In the country’s largest mosque, more than 150 Muslim men feasted on fried noodles, rice porridge and fruit to mark the end of the first day of Ramadan, Islam’s holiest month, which started Thursday and will end on July 17.
As the sun began to set, flocks of mostly young men arrived at the mosque near the sand-filled Boeng Kak lake in Phnom Penh, and washed their hands, faces and feet before entering the dining area, located on the ground floor of the white-tiled, $2.9 million Alserkal mosque, which was inaugurated in March.
“This period we use to become more virtuous. We sacrifice to receive good things later,” said 23-year-old Tin, a first year student at Norton University.
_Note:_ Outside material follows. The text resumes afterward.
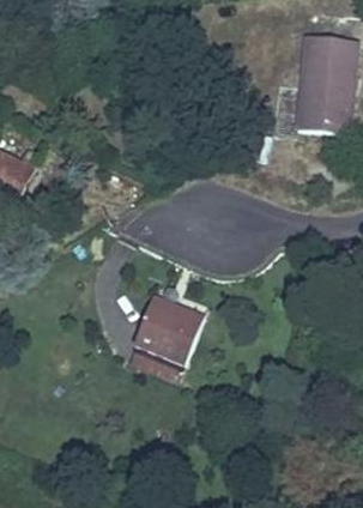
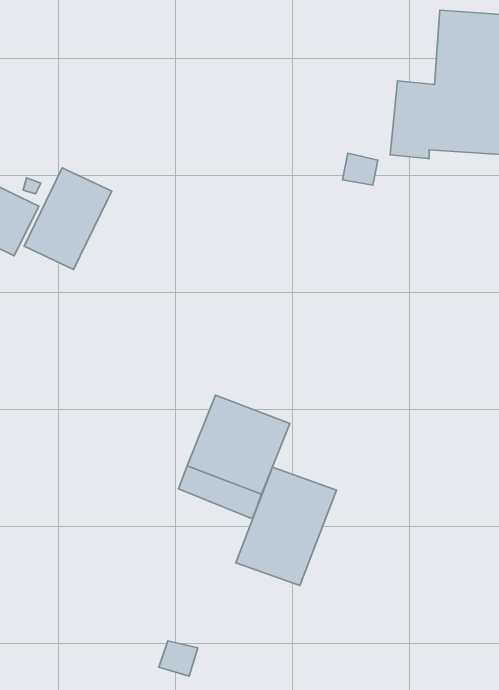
building: none -> [24,168,112,269]
building: none -> [236,467,337,586]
“It is normal for us to fast. We are hungry but we have to tolerate it. We stop everything, from smoking to using toothpaste, and we cannot be intimate with our girlfriends or wives,” he said.
By 6:15 p.m., tables were filled with hungry devotees waiting for the clock to hit 6:29. Once it did, the noisy room quieted down as everyone began to eat.
“It is a special time when people donate to the poor,” said 65-year-old As Math, the mosque’s caretaker, adding that the purpose of the fast is to help the faithful feel empathy for the poor.
“There are not many rich people in Cambodia, but we help each other however we can.”
According to Mr. Math, the dinners to break the daily fasts, known as iftars, will be offered for free at the mosque every day during Ramadan, financed by National Assembly lawmaker Othsman Hassan, who is Prime Minister Hun Sen’s special envoy to the Cham community.
On June 26, Mr. Hun Sen will hold a Ramadan dinner for more than 4,000 people on Koh Pich island, according to Set Muhammadsis of the Cambodian Muslim Development Foundation.